Já faz três dias desde que voltamos à estrada e, a despeito do silêncio, este é um dos poucos momentos em que posso desfrutar da solidão. Link tentou pescar por aqui há pouco tempo, apressando o passo logo em seguida com o rosto tão vermelho quanto minhas calças. Em outras circunstâncias, eu teria rido até me engasgar, mas o desânimo tem sido uma constante para mim nestes últimos dias – mais até do que o normal, o que já significa muito. Não falo com Navi desde o incidente da véspera, e só abri a boca até agora para empurrar os remédios goela abaixo ou perguntar a duração da viagem. Às vezes é surpreendentemente fácil esquecer o som da própria voz.
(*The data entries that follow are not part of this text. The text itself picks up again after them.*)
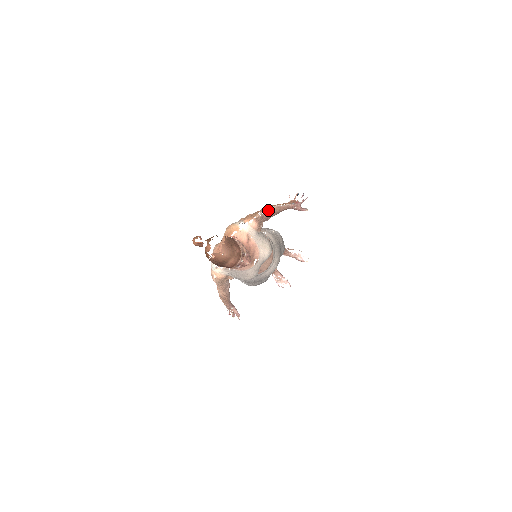
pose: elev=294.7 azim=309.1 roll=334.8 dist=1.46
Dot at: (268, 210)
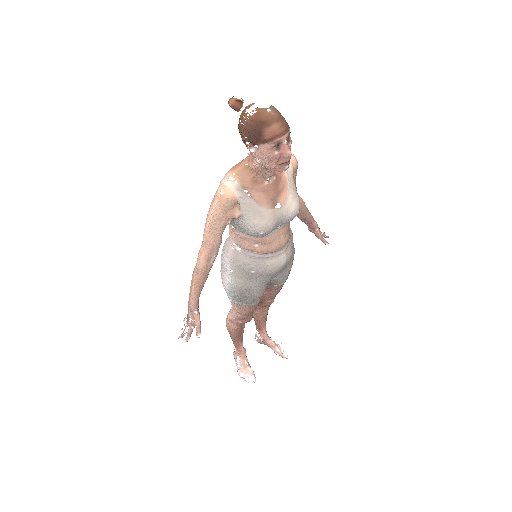
Dot at: (297, 193)
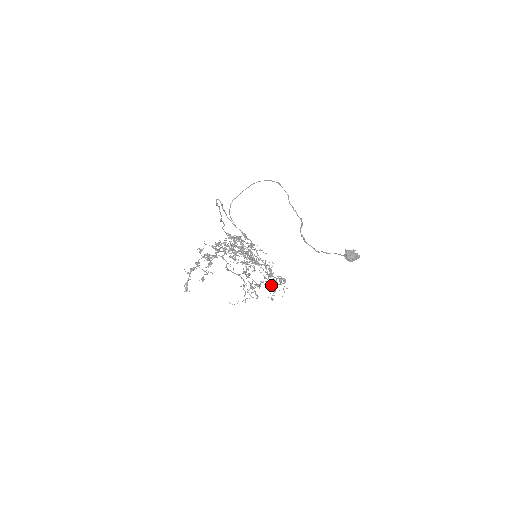
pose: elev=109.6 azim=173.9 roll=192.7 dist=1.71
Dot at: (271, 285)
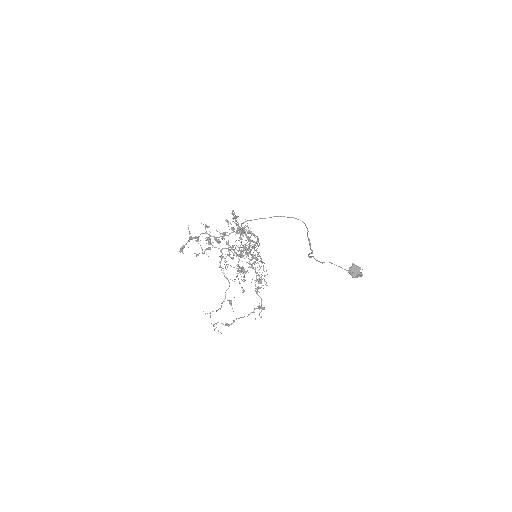
Dot at: occluded
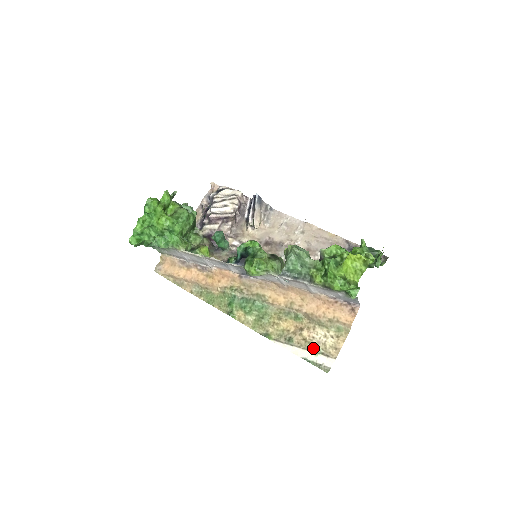
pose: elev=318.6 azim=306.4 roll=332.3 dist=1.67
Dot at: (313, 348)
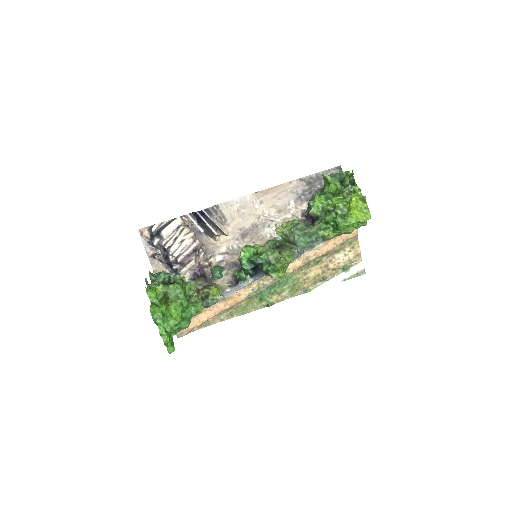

Esfrego o pano com força, mas o tecido dessas "toalhas" é áspero, daqueles que teima em continuar manchado. O desconforto fora bem maior no início, sem nada higiênico o suficiente à luz dos meus padrões de adolescente do século XXI para conter o fluxo quente e úmido, até Impa me mostrar o jeito antigo. Ainda incomoda, mas são tantos problemas imediatos reclamando minha atenção – como o status duvidoso de minha própria sanidade, ou qual será a refeição do dia seguinte, se houver um – que parece supérfluo demais perder mais que alguns segundos em questões como esta.

Tenho muito em que pensar nestes últimos dias, coisas que estão além do meu controle, mas tenho escolhido ignorar quase tudo. Prometi a mim mesma que só mostraria a borboleta origami quando fosse capaz de entendê-la sozinha, o que não consegui até agora, para meu infinito desprazer. Apalpo o bolso interno da túnica de vez em quando, só para verificar se ela ainda está ali, por mais tolo que pareça. Ainda que eu mal compreenda o que quer dizer, ou de onde veio, a dobradura é uma das poucas coisas que me aproximam de Alice, agora que o medalhão já não está em minhas mãos. Desfazer-me dele revelou-se mais doloroso do que pensei, conforme os dias corriam, sem seu peso familiar entre meus dedos antes de dormir. Link nunca imaginaria do que abri mão para que parássemos de brigar. Sequer deu motivos para que eu depositasse minha confiança nele com a mesma intensidade.

E pensar que minha vida, consciência, ou o que diabos aquele medalhão enfeitiçado controle, está em suas mãos agora.

Minha tarefa é interrompida por um pequeno guincho, vindo por detrás dos arbustos. Solto um suspiro – se é de alívio ou de impaciência, não sei dizer. Um pontinho de luz azulada familiar ronda devagar pelo curso do regato até chegar a mim, mas não adianta: Navi não sabe ser sutil.

– Oi – diz, após alguns minutos.

– Oi – respondo, rouca e um pouco sem jeito.

Ela se volta para baixo e fita minhas calças encardidas.

– Você se machucou?! – exclama.

Sorrio como não fazia há dias. De vez em quando esqueço o quanto Navi é ingênua.

– É... não? – respondo.

Sua confusão é cômica.

– Então o que é isso...?

– O que você acha?

Suas asinhas brilham em compreensão.

– Aaah! Então foi por isso que o Link...

O sorriso teima em sair de meu rosto.

– Foi por isso sim – digo, tentando suprimir uma risada.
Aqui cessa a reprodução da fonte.